Comparison of taxonomic profiles from microarray and sequencing data. Each column represents one patient sample; each row represents a taxonomic group. Samples are labeled by subject (subjects 1–3) and by anatomical site (C: cecum; T: transverse colon). Both microarray data (Cy5/Cy3 ratios) and sequencing data (clone counts) have been converted to a fractional abundance scale. (A) Relative abundance estimates are shown for all taxonomic groups represented by at least 1 probe with well-measured reference signal. (B) Expanded view of an arbitrary subset of species-probe data.
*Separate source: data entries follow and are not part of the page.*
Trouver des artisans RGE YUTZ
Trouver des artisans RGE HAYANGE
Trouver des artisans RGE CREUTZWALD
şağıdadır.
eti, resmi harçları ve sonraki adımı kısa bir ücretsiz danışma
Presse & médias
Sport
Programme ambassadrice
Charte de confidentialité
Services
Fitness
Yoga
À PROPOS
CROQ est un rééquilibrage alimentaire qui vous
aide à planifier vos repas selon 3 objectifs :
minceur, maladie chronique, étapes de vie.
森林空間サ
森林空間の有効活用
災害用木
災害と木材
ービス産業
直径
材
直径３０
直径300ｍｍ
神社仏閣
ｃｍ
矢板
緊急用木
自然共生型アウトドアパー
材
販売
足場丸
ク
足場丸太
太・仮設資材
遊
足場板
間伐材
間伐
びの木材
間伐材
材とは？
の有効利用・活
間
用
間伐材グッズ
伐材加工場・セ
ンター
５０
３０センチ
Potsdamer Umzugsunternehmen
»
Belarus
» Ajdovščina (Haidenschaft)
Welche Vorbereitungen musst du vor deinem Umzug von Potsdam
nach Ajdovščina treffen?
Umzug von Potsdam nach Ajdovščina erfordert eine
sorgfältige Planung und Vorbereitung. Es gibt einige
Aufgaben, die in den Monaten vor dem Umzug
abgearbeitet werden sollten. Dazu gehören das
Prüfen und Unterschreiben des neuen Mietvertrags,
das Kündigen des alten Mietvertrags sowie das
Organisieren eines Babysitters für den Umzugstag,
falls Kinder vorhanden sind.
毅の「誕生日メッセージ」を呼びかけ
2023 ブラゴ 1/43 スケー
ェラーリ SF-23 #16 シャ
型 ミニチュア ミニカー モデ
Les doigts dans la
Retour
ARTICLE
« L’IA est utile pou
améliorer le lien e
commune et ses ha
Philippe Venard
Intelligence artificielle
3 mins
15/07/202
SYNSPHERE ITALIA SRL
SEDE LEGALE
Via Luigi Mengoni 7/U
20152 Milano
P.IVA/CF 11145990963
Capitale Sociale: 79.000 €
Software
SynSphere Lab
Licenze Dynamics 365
Bold font indicates species whose presence was confirmed by PCR. Asterisk indicates averaged microarray values from two replicate PCRs.

Figure 6

Quantitative comparison of microarray and sequencing results. Probe-by-probe comparison of sequence-based and microarray-based abundance estimates for cecum biopsy from subject 1 (4605 unique probes). Relative abundance estimates for sequence data (x-axis) are weighted sums of the number of clone sequences that matched the probe as determined by BLAST. Relative abundance estimates for microarray data (y-axis) were derived from Cy5/Cy3 fluorescence ratios and the known composition of the Cy3-labeled common reference pool as described in Materials and Methods.